After a short period of feeling quite blue (as well as going to work) post leaving college, I have now (yesterday) started a new painting. The iDevice pic of that is even worse than the above so I'll save posting it until later. Later being a time somewhere on a continuum between this evening and sometime in June, going by my posting habits.

Sunday, February 19

How long does it take to arrange a bowl of lemons?

At least 45 minutes, apparently.

I'm learning to paint. I've never painted, and I've never known how. At college aged 16 250 years ago I was terribly good at drawing, but never learnt how to paint. I really wish someone had taught me, but as a friend of mine said the other day, they didn't do it like that in those days. You were left to get on with stuff. It was probably Margaret Thatcher's fault, or perhaps that was why she was busy closing down art schools when I was a student: free thinking is a dangerous thing.
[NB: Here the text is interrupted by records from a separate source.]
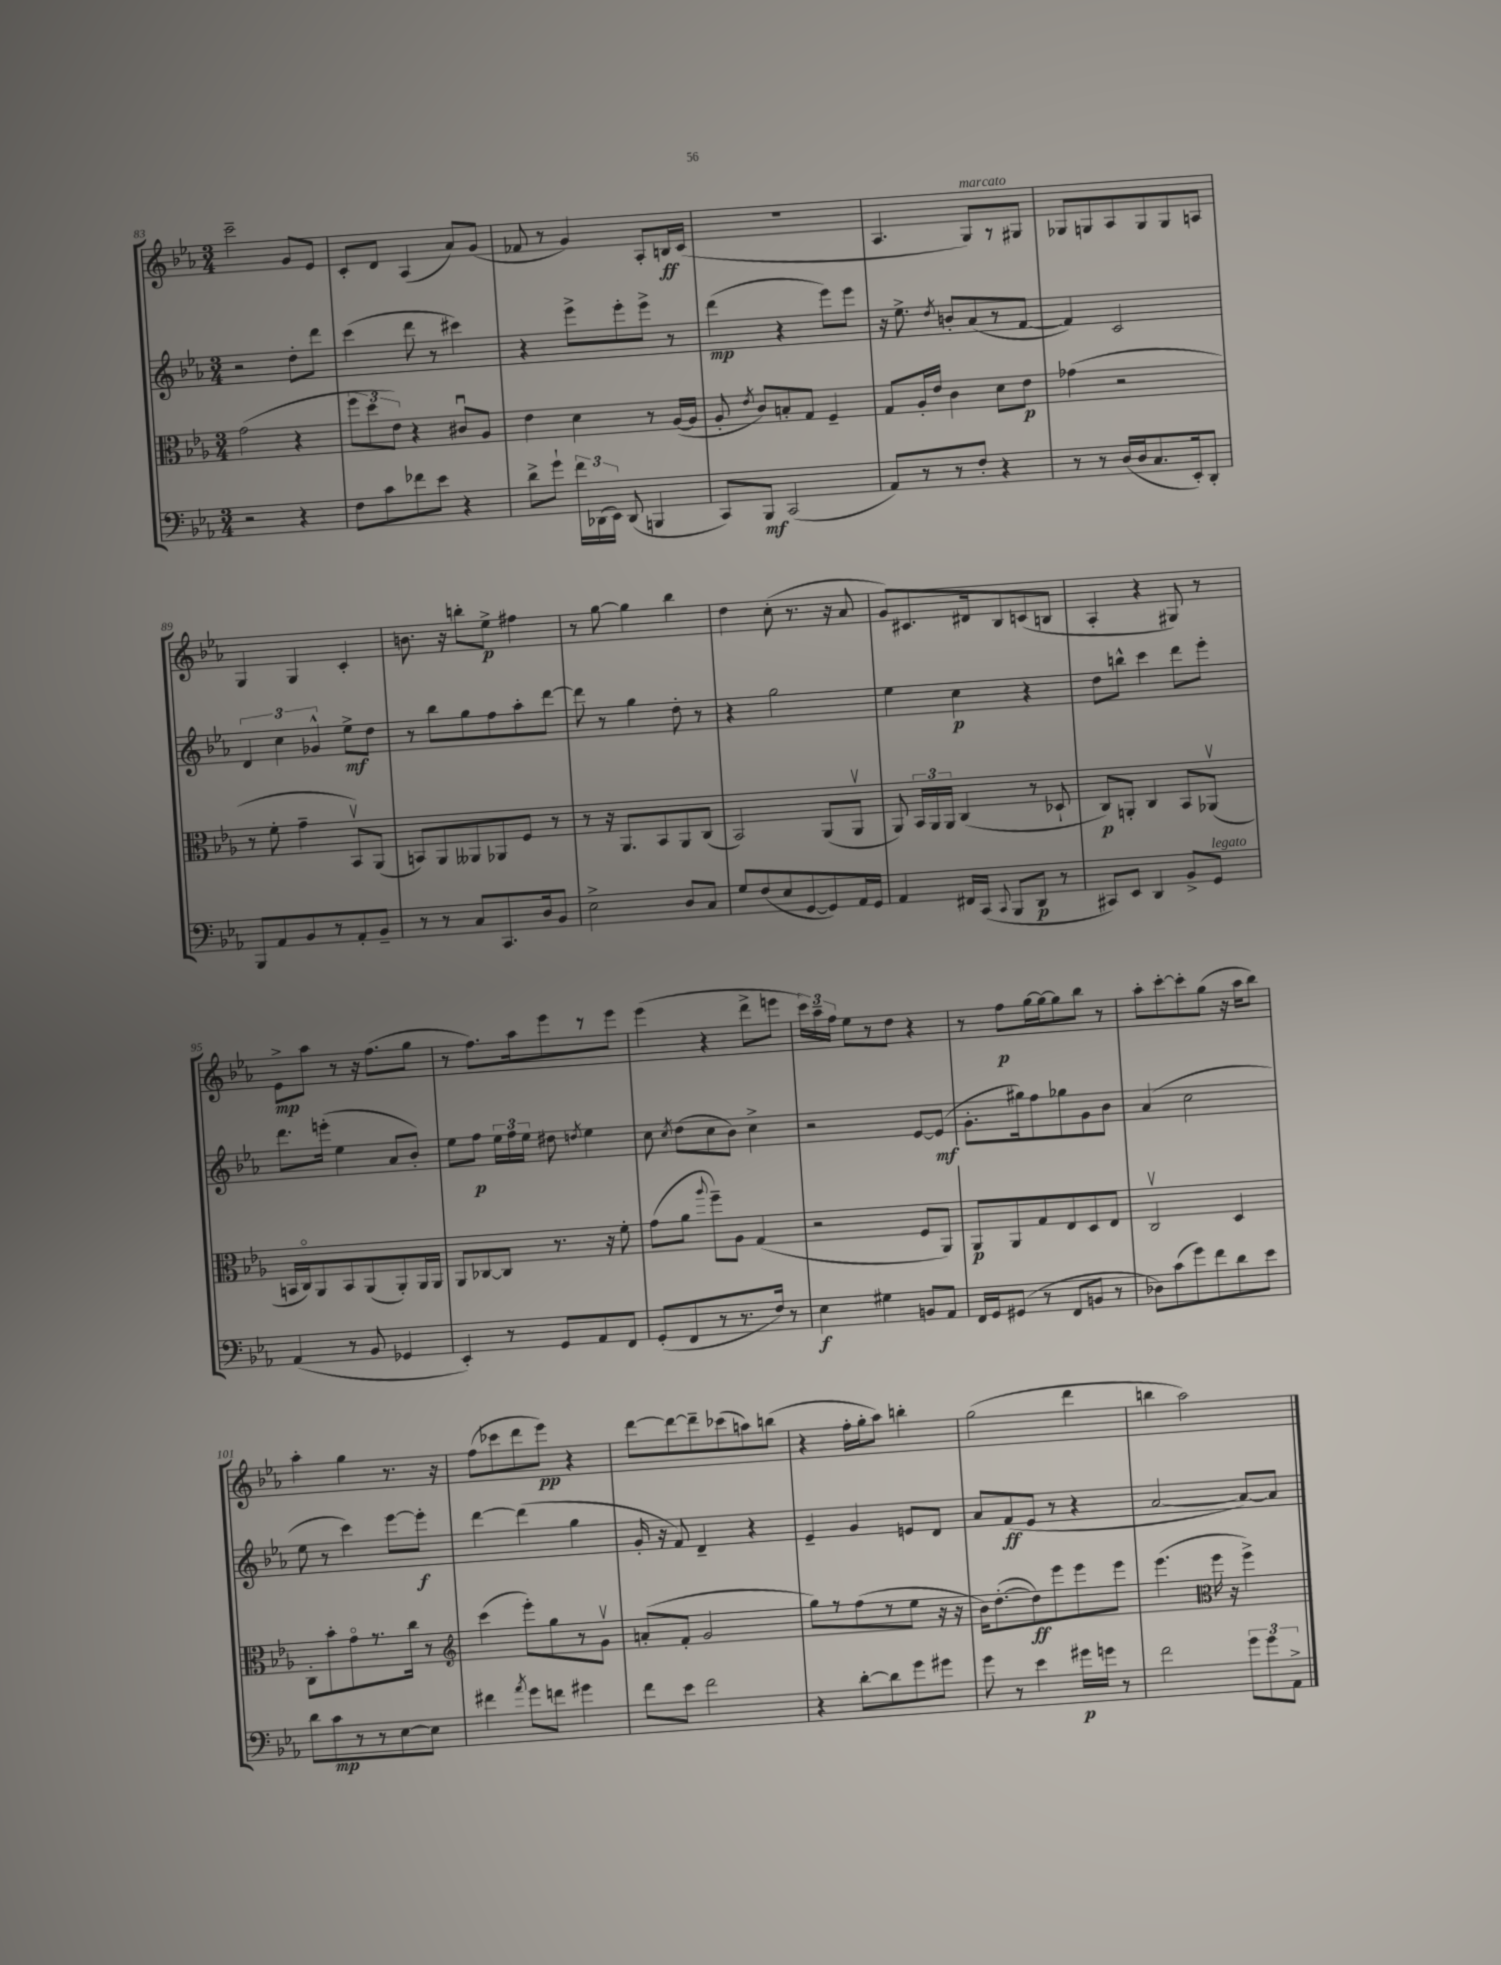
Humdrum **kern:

**kern	**kern	**kern	**kern
*staff4	*staff3	*staff2	*staff1
*clefF4	*clefC3	*clefG2	*clefG2
*k[b-e-a-]	*k[b-e-a-]	*k[b-e-a-]	*k[b-e-a-]
*M3/4	*M3/4	*M3/4	*M3/4
2r	(2g	2r	2ccc~
4r	4r	8dd'	8g
.	.	8ddd	8e-
=	=	=	=
8F	12ff	(4ccc	8c'
.	12dd	.	.
8c	.	.	8d
.	12e-)	.	.
8f-	4r	8ddd	(4A-
8e-	.	8r	.
4r	8c#u	4ccc#)	8a-)
.	8A-	.	(8g
=	=	=	=
8d^	4e-	4r	8f-
8g`	.	.	8r
24f	4d	8eee-^	4g)
(24DD-	.	.	.
24EE-)	.	.	.
(8DD-	.	8eee-'	.
4BBB	8r	8eee-^	8A-'
.	([16A-	8r	16B
.	16A-]	.	(16c
=	=	=	=
8CC)	8A-'	(4ddd	2.r
.	8qe-	.	.
8BBB-	8c)	.	.
(2CC	8B'	4r	.
.	8G	.	.
.	4F~	8eee-)	.
.	.	8eee-	.
=	=	=	=
8AA-)	8G	16r	4.A-
.	.	8.ee-^	.
8r	16A-'	.	.
.	16e-	.	.
.	.	8qdd	.
8r	4c	8b'	.
8F'	.	(8a-	8G)
4r	8d	8r	8r
.	8e-	[8f	8G#
=	=	=	=
8r	(4g-	4f])	8G-
8r	.	.	8G
(16D	2r	2c	8A-
16D	.	.	.
8.C	.	.	8G
.	.	.	8G
16EE-')	.	.	.
8DD'	.	.	8A
=	=	=	=
8BBB-	8r	6d	4G
8AA-	8f'	.	.
.	.	6cc	.
8BB-	4g~	.	4G
.	.	6g-^^	.
8r	.	.	.
8AA-'	8BB-v)	8ee-^	4c'
8BB-~	(8AA-	8dd	.
=	=	=	=
8r	8BB)	8r	8.b
8r	8AA-	8bb-	.
.	.	.	16r
8C	8AA--	8gg	8bb'
8.CC	8AA-	8ff	8ee-^
.	8F	8aa-'	4ff#
16D	.	.	.
8BB-	8r	[8ddd	.
=	=	=	=
2E-^	8r	8ddd]	8r
.	16r	8r	[8gg
.	8.AA-	.	.
.	.	4gg	4gg]
.	8BB-	.	.
8D	8AA-	8dd'	4bb-
8C	(8C	8r	.
=	=	=	=
8G	2BB-)	4r	4dd
(8F	.	.	.
8E-	.	2gg	(8cc'
[8GG	.	.	8.r
8GG])	(8AA-	.	.
.	.	.	16r
16AA-	8AA-v	.	8a-
16GG	.	.	.
=	=	=	=
4AA-	8AA-)	4ee-	8g)
.	24BB-	.	8.c#
.	24AA-	.	.
.	24AA-	.	.
16FF#	(4C	4cc	.
(16CC	.	.	16d#
8qqCC	.	.	.
8BBB-	.	.	8B-
8DD	8r	4r	(8c
8r	8D-`	.	8B
=	=	=	=
8CC#)	8C)	8dd	4A-'
8EE-	8AA'	8bb^^	.
4DD	4C	4ccc	4r
8BB-^	8BB-	8ddd	8G#)
8GG	(8AA-v	8eee-'	8r
=	=	=	=
(4AA-	16BB	8.ddd	8e-^
.	16Co)	.	.
.	8AA-	.	8aa-
.	.	(16eee'	.
8r	8BB	4ee-	8r
8BB-	(8AA-	.	16r
.	.	.	(8.ff
4GG-	8AA-')	8a-	.
.	16AA-	8b-')	8gg
.	16AA-	.	.
=	=	=	=
4EE-')	8AA-	8ee-	8r
.	[8C-	8ff	8.ff)
8r	8C-]	24ee-	.
.	.	24ff	.
.	.	.	16aa-
.	.	24ee-	.
8GG	8.r	8dd#	8eee-
.	.	8qdd	.
8AA-	.	4ee-	8r
.	16r	.	.
8FF	8f'	.	8eee-
=	=	=	=
(8GG'	(8g	8cc	(4eee-
.	.	8qcc	.
8FF	8a-	(8dd	.
.	8qqaa-	.	.
8r	8ff~)	8cc	4r
8.r	8A-	8b-)	.
.	(4G	4cc^	8ddd^
16F)	.	.	.
8r	.	.	8eee
=	=	=	=
4E-	2r	2r	24ccc)
.	.	.	24aa-~
.	.	.	24ff
.	.	.	8ee-
4G#	.	.	8r
.	.	.	8dd
8BB	8F	[8e-	4r
8AA-	8AA-)	(8e-]	.
=	=	=	=
16FF	8AA-	8.g'	8r
16GG	.	.	.
(8GG#	8AA-	.	8ff
.	.	16gg#)	.
8r	8G	8ff	[16gg
.	.	.	16gg_
8FF	8E-	8gg-	8gg]
8BB	8D	8g	8bb-
8r	8E-	8b-	8r
=	=	=	=
8D-)	2Cv	(4a-	8aa-'
(8c	.	.	[8ccc'
8g)	.	2cc	8ccc']
8f	.	.	(8gg
8d	4D	.	16r
.	.	.	16aa-
8e-	.	.	8bb-)
=	=	=	=
8d	8C'	8ee-	4aa-'
8c	8b-'	8r	.
8r	8go	4ccc)	4gg
8r	8.r	.	.
[8E-	.	[8eee-	8.r
.	16cc	.	.
8E-]	8r	8eee-']	.
.	.	.	16r
=	=	=	=
*	*clefG2	*	*
4f#	(4ccc	[4ddd	(8ff
.	.	.	8ccc-
8qa-	.	.	.
8g	8eee-')	(4ddd]	8ddd
8f	8gg	.	8eee-)
4g#	8r	4gg	4r
.	8gv	.	.
=	=	=	=
8f	(8a'	16g'	[8ddd
.	.	16r	.
8e-	8f'	8f)	8ddd_
2f	2g	4d~	8ddd~]
.	.	.	(8ccc-
.	.	4r	8aa)
.	.	.	(8bb
=	=	=	=
4r	8gg)	4e-~	4r
.	8r	.	.
[8d'	(8ff	4g	16ff'
.	.	.	16gg'
8d]	8r	.	8aa-)
8g	8ee-	8e	4bb'
8g#	16r	8d	.
.	16r	.	.
=	=	=	=
8g	16b-)	8a-	(2gg
.	([8.dd'	.	.
8r	.	(8f	.
4e-	8dd])	8e-	.
.	8eee-	8r	.
16g#	8eee-	4r	4ddd
16g	.	.	.
8r	8eee-	.	.
=	=	=	=
2f	(4.eee-	[2a-	4bb
.	.	.	2aa-)
*	*clefC3	*	*
.	16ff	.	.
.	16r	.	.
12g	4ff^)	8a-_)	.
12g	.	.	.
.	.	8a-]	.
12AA-^	.	.	.
==	==	==	==
*-	*-	*-	*-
Anyway. I've been working up to trying to learn to paint for about a year, I've had the paint for about a month, and after a few weeks of having to go and buy something else (can't start without the right brush...can't start without the right paint...can't start without the right thinners...can't start without the right weather...can't start without the right radio programme...yes I do have a problem with procrastination), I finally sat down and painted a lemon. And it wasn't completely awful. It was even bearable. Which was what I was aiming for, because I keep telling myself that I am just practising, so I can get better. I do not have to be good at it, I do not have to produce anything that someone would put on a wall. I am learning.

Flushed with my success I decided to attempt multiple lemons. If one lemon is good then surely three lemons will be three times good.

So this Saturday afternoon I found myself arranging lemons in a bowl, and lost in the cul-de-sac of perfectionism. After 45 mins of changing bowls, changing the order, adding an apple, taking away an apple, thinking about a flower, putting the lime on top, putting the lime at the back, putting the lime on my head, learning to put on liquid eyeliner, drinking two cups of tea, thinking I should wait until strawberries are in season, I finally realised I was obsessing about lemon perfection and remembered that I am just practising. Repeat: I am JUST PRACTISING. It does not need to be perfect. The arrangement is not the thing. At which point I hit upon a brilliant wheeze.

I got my husband to arrange the lemons. I agreed with him that he would arrange the lemons and I'd paint them. Admittedly I changed them about a bit (control freak), but it worked! He did the lemons, I was OK with it, and soon I shall be South East London's Premier Lemon Painter.